Hommage
Cher cadet, Augustin Kalla Kalla
Gilbert GOMA
Tu ne m’appellais jamais par mon prénom, mais toujours par Yaya (grand-frère), avec déférence, depuis notre enfance. Le temps ayant rétréci l’espace de nos âges, au fil des années, je te considérais désormais comme un ami, mais tu ne voulais pas te délester de l’épithète Yaya, respectant scrupuleusement mon droit d’aînesse.
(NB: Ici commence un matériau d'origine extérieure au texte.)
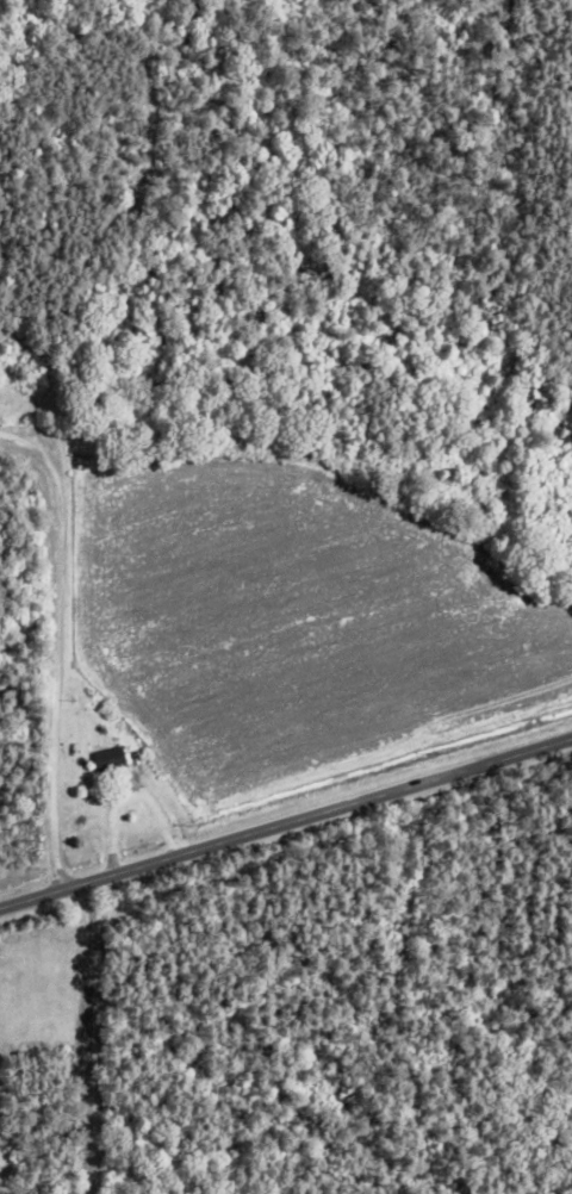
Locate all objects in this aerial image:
road: (146, 431)
road: (61, 641)
building: (111, 758)
road: (285, 816)
road: (85, 1034)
Quand je venais en vacances au pays, tu ne me quittais pas des yeux et voulais absolument rester en ma compagnie. Ce qui traduisait non seulement ton attachement mais surtout ton profond amour à mon égard. Ta disponibilité dissimulait mal ton envie de me voir prolonger mon séjour à tes côtés comme pour exhumer certaines séquences de notre enfance, notamment lorsque je te tenais par la main pour t’aider à traverser la route pour aller à l’école primaire de Tié-Tié, à Pointe-Noire.
Le temps passant, engendrant des métamorphoses en chacun de nous et suscitant de nouveaux défis, tu as jetté les amarres de ton destin dans le combat pour la justice, la solidarité et l’égalité dans notre pays. Quoi de plus normal que ce noble engagement pour l’édification de son pays ! Et tu l’as fait avec conviction, dignité et constance.
Mon cher cadet, Augustin Kalla Kalla, tu portais le nom de l’un de nos grand-parents. Ce nom venant des profondeurs de notre Histoire, de notre mémoire familiale, s’inscrit dorénavant dans un périmètre d’autant plus vaste qu’il est domicilié à jamais dans la conscience collective congolaise.
Les souffrances, les douleurs et les angoisses que tu as portées au plus profond de ton être, depuis l’enlèvement et la séquestration dont tu as été victime pendant plusieurs jours, mais aussi toutes les violences que t’ont fait subir tes bourreaux, et dont ton corps a été le réceptacle, ont été partagées et péniblement ressenties par beaucoup de tes compatriotes. Leur solidarité à ton égard a été vive et sans équivoque !
Ces souffrances, ces douleurs et ces angoisses, bref, toutes ces meurtrissures, ces actes de déshumanisation que tu as vécus dans l’antichambre de la mort, dans une solitude glacial, face aux regards impitoyables de tes bourreaux et leur cynisme quant à la Sacralité de la vie, sans l’ombre de tes enfants, de tes parents et de tes amis, ont écrit à l’encre de ton sang le discours de ta sanctification.
Nourri à l’éthique et à la morale du Kimuntu, Bomoto (la Droiture, le Respect de l’Autre, la Sacralité de la vie, l’Harmonie, la Paix et la Justice), tu rejoins dans l’au-delà nos ancêtres, nos frères et nos sœurs qui t’ont précédé, sans avoir soumis ton coeur à la tentation de la haine. Car la haine n’est pas un levier de construction d’une société, elle est la mère de la laideur, de la brutalité, de la destruction et de la déshumanisation.
Que dans ce beau pays, notre pays, le Congo éternel, pour lequel tu as investi ta vie, que tu as donné ta vie en holocauste, le “Bien Radical” se substitue au “Mal Radical” qui semble se propager de manière insidieuse et grandissante dans tous les espaces de vie ! Que la Raison triomphe sur l’état de Nature !
Sans rancœur ni amertume pour qui que ce soit, parce que je crois en la force de l’amour, en la régénération et l’élévation de l’esprit collectif, mais aussi dans un élan de fraternité à l’égard de tous mes compatriotes, car notre pays appartient à tous les Congolais, indistinctement, et a besoin de tous pour son édification, je te dis repose en paix mon cadet (leki ya munu pema mbote). La mort étant l’autre bout de la vie, il est le destin de tous…
Les idées de paix, de justice et d’égalité que tu as portées au plus profond de ton être, avec passion, détermination et éloquence, survivront et triompheront, parce qu’elles sont le ferment de la respiration collective, le fondement de la construction d’une Conscience Commune, d’un Idéal Commun, et, par-delà, d’une Nation.
Que le très haut (Nzambi ya mpungu), t’accueille dans son royaume et te couvre de son infini amour.